When the debate was over, they had agreed to raise $183,482.64 for this year’s operations, nearly $3,500 more than last year. They also appropriated $103,121.53 from various accounts, which was $13,112.86 less than the previous year.

Between 35 and 40 people attended the meeting at the town hall.

Residents voted to pursue the nomination of the town hall to the National Register of Historic Places, and to reduce the Wednesday hours at the transfer station.

The initial article was to close the station all day Wednesdays from Nov. 1 to April 1, but it failed. A second article that was introduced also passed: to leave the station open from noon to 4 p.m. on Wednesdays after Jan. 1 to the end of March. The hours will remain the same on Sundays.

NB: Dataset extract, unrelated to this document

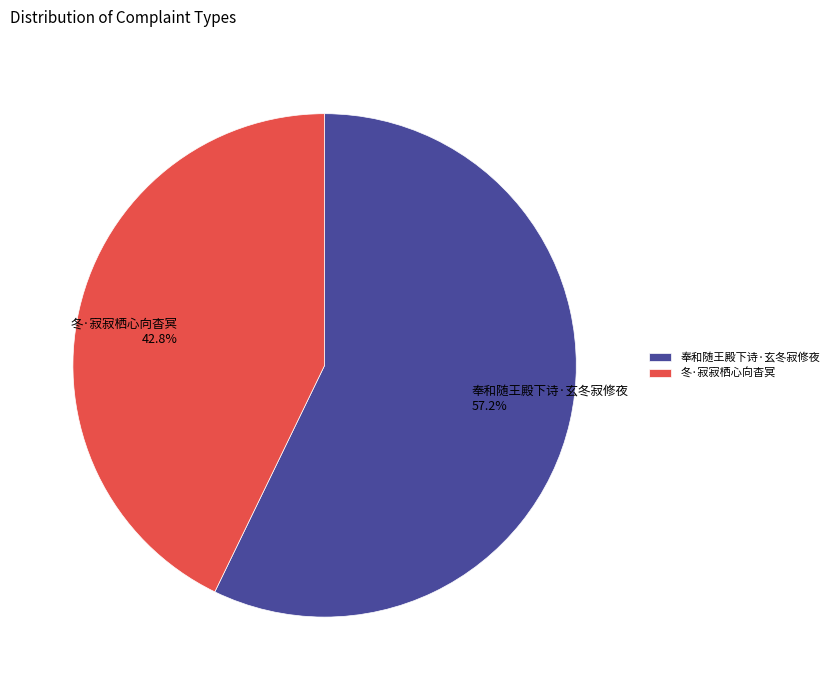

Between 奉和随王殿下诗·玄冬寂修夜 and 冬·寂寂栖心向杳冥, which is larger?

奉和随王殿下诗·玄冬寂修夜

Moderator Richard Doughty kept the meeting flowing smoothly, only banging his gavel a few times to keep those gathered on track.

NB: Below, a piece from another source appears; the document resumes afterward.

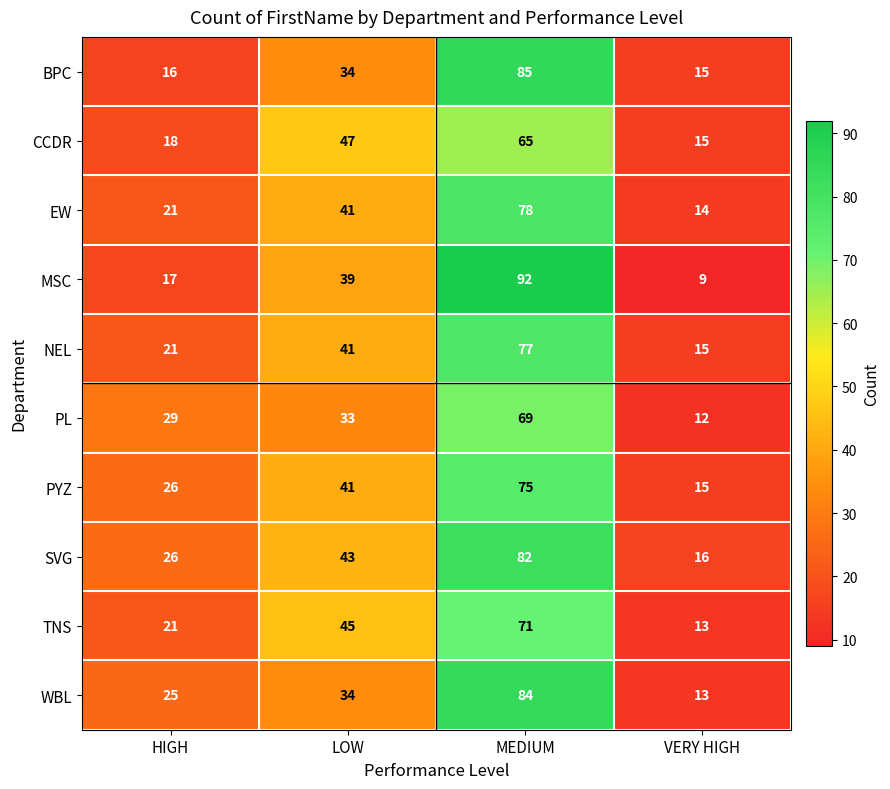

What is the difference between the second highest and minimum values in the PL series?

21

Business was punctuated often with laughter, including Edmund Hutchinson’s suggestion that the bicentennial celebration be held earlier than 2016 because some people might not be able to be there.

Though some people wondered if they needed a comprehensive plan to guide the small, rural town into the future, or $3,300 for a 10-by-16-foot storage shed at the town office, those articles passed.

Voters also approved taking $14,000 from the surplus account for the first of three payments to the Maine Department of Environmental Protection for the $41,000 cleanup of a gas leak. The state waived interest if the town pays that amount, otherwise it would be a 15 percent interest on the amount owed retroactive to Aug. 31, 2006, Selectman Nancy Stowell said.

About 10 yards of contaminated soil was found at the fire station where a pump island at a former gas station had once stood.

Stowell told residents that law dictates that the town pay for the cleanup of the soil.

Voters also approved a building permit fee schedule that ranged from $20 to $75, and an after-the-fact permit fee structure that ranged from $100 to $1,000 a day.